- [Extracted records]
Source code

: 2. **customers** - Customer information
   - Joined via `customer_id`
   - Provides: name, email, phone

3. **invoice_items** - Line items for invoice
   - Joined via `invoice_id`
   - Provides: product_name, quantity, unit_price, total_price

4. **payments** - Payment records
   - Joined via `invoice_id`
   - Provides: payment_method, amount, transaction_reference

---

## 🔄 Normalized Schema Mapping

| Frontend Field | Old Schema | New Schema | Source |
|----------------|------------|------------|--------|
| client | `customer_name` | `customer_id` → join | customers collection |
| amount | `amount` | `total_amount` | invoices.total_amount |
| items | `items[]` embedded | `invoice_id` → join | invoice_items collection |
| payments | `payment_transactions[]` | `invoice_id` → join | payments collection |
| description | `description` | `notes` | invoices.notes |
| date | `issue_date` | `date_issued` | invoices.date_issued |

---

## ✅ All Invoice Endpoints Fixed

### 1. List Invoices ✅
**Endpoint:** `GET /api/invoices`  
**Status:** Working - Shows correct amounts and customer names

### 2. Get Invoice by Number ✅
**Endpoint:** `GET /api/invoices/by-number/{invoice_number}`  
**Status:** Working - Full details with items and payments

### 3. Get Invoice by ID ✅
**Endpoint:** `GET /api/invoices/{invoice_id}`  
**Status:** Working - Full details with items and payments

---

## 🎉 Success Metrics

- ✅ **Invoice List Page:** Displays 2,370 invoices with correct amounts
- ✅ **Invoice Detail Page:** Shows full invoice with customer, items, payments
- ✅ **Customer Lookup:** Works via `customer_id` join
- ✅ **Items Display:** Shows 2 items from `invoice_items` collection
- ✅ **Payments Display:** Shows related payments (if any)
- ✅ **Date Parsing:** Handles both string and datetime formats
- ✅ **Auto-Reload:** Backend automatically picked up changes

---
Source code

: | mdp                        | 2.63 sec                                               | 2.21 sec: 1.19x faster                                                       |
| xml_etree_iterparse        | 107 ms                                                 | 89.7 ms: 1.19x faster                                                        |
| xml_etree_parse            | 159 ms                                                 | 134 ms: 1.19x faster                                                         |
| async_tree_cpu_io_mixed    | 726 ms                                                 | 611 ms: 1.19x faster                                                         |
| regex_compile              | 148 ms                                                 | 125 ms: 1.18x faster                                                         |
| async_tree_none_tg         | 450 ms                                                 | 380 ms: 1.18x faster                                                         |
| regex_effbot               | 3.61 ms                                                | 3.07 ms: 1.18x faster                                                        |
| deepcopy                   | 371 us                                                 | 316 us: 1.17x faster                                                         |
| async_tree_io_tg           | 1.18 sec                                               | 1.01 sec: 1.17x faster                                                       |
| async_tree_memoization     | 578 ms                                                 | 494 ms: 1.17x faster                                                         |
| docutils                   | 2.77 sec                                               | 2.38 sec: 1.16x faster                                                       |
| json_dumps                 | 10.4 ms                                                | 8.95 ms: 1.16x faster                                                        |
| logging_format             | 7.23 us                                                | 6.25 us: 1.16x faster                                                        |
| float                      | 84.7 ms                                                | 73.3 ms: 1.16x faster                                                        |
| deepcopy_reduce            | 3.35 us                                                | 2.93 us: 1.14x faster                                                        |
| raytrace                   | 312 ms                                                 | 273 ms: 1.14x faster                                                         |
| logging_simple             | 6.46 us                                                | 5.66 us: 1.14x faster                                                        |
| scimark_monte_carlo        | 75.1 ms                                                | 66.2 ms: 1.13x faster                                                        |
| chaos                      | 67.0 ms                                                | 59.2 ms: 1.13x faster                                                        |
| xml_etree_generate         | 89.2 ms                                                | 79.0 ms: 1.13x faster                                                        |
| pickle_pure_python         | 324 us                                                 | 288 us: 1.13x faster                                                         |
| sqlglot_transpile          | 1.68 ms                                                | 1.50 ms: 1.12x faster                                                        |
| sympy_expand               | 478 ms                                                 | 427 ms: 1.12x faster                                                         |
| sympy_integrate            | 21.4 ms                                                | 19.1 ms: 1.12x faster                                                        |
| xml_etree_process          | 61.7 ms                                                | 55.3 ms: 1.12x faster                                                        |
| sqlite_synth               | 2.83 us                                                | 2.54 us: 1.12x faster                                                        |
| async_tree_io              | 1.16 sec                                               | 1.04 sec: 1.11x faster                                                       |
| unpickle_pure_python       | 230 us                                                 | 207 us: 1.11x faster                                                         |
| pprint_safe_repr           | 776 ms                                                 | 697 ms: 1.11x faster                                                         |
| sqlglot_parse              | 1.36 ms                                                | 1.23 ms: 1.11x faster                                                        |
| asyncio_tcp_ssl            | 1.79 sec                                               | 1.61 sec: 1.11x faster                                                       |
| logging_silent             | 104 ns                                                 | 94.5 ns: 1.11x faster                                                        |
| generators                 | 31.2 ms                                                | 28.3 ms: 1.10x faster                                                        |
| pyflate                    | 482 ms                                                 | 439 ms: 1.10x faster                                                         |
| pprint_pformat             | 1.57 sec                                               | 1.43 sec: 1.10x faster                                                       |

- [Instructions to follow] Only the lines above from the one with "79.0 ms: 1.13x" through the one with "28.3 ms: 1.10x" should be duplicated, character for character.

- [Response]
| xml_etree_generate         | 89.2 ms                                                | 79.0 ms: 1.13x faster                                                        |
| pickle_pure_python         | 324 us                                                 | 288 us: 1.13x faster                                                         |
| sqlglot_transpile          | 1.68 ms                                                | 1.50 ms: 1.12x faster                                                        |
| sympy_expand               | 478 ms                                                 | 427 ms: 1.12x faster                                                         |
| sympy_integrate            | 21.4 ms                                                | 19.1 ms: 1.12x faster                                                        |
| xml_etree_process          | 61.7 ms                                                | 55.3 ms: 1.12x faster                                                        |
| sqlite_synth               | 2.83 us                                                | 2.54 us: 1.12x faster                                                        |
| async_tree_io              | 1.16 sec                                               | 1.04 sec: 1.11x faster                                                       |
| unpickle_pure_python       | 230 us                                                 | 207 us: 1.11x faster                                                         |
| pprint_safe_repr           | 776 ms                                                 | 697 ms: 1.11x faster                                                         |
| sqlglot_parse              | 1.36 ms                                                | 1.23 ms: 1.11x faster                                                        |
| asyncio_tcp_ssl            | 1.79 sec                                               | 1.61 sec: 1.11x faster                                                       |
| logging_silent             | 104 ns                                                 | 94.5 ns: 1.11x faster                                                        |
| generators                 | 31.2 ms                                                | 28.3 ms: 1.10x faster                                                        |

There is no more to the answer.